Donating a life-saving organ

About 114,000 Americans are waiting for an organ donation right now.

April is national donate life month.

Living organ donors have many ways they can save a life whether it be giving a kidney, a lobe of a lung, or a portion of the liver, pancreas or intestine.

It not only saves someone’s life, it gives him or her a second chance at living.

Crystal Sparks donated a kidney to her husband, Rob, when the couple learned he needed dialysis. On average, patients wait five to seven years for a kidney from a deceased donor.

Sparks says, "They've been telling me for years, telling me my diabetes was going to catch up with me. Finally they were like you're going on dialysis, you need a transplant."

He watched his own mother die after battling diabetes then spending five years on dialysis.

Both his wife and oldest daughter were tested to see if they could be a perfect match.

Dr. Hiro Sogawa says patients more often now are finding their own donors.

"It’s not unusual that sometimes they find a donor on facebook."

But Crystal and Rob Sparks have a special love story.

Meeting at 18, they've been a couple for 25 years with two wonderful daughters.

Now, they share a bond deeper than most.

Crystal Sparks describes it with a playful smile on her face.

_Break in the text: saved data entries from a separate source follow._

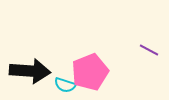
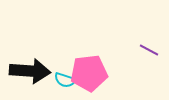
pink pentagon: moved 1 px left, 1 px down; rotated 15 degrees clockwise
cyan semicircle: moved 5 px up
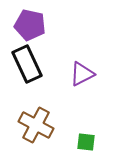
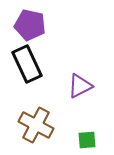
purple triangle: moved 2 px left, 12 px down
green square: moved 1 px right, 2 px up; rotated 12 degrees counterclockwise
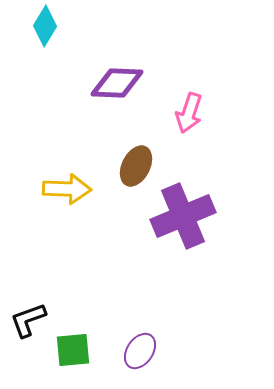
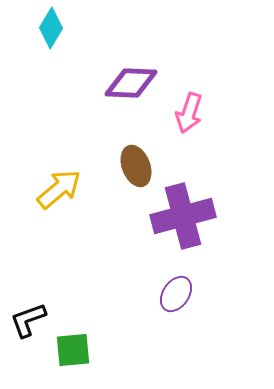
cyan diamond: moved 6 px right, 2 px down
purple diamond: moved 14 px right
brown ellipse: rotated 48 degrees counterclockwise
yellow arrow: moved 8 px left; rotated 42 degrees counterclockwise
purple cross: rotated 8 degrees clockwise
purple ellipse: moved 36 px right, 57 px up
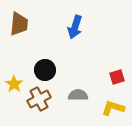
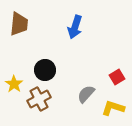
red square: rotated 14 degrees counterclockwise
gray semicircle: moved 8 px right, 1 px up; rotated 48 degrees counterclockwise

"I’ll call him up and say, 'how is my kidney doing today?'”

Crystal not only gave Rob the gift of life, she gave him the chance to truly live when she donated one of her kidneys after learning Rob, at 41, was on the verge of dialysis.

Rob gets visibly emotional as he recounts what lead to that moment.  "The diet, not controlling my blood pressure and my diabetes. I mean, I was guilty."

Though he reached 400 pounds, much of his life was healthy, he didn't smoke, doesn't drink, and has never taken drugs.

He describes himself as active and athletic as a life long basketball player.

However, there were months that financially they were forced to choose between two medicines:  high blood pressure or insulin for diabetes.

Just one year after losing his own mother to the ravages of diabetes and dialysis rob was facing the same fate.

"I came home, and I cried to my wife and said I need a donor. And she didn't even think twice and she said I’ll go get tested."

She was an organ match. She would become one of more than the 6,000 living organ donors each year.

It’s a precious gift they’re not taking for granted.

The family eats healthier.

Rob is on his way to being half the man he used to be — dropping nearly 50% of his body weight.

And the entire family is on the move.

Crystal describes their new lifestyle.

"We enjoy basketball, walking, we challenge each other with lifting weights.  I feel like he's more connected to me because of it.  People come into your life for a reason. I'm truly a blessing for him as much as he is for me."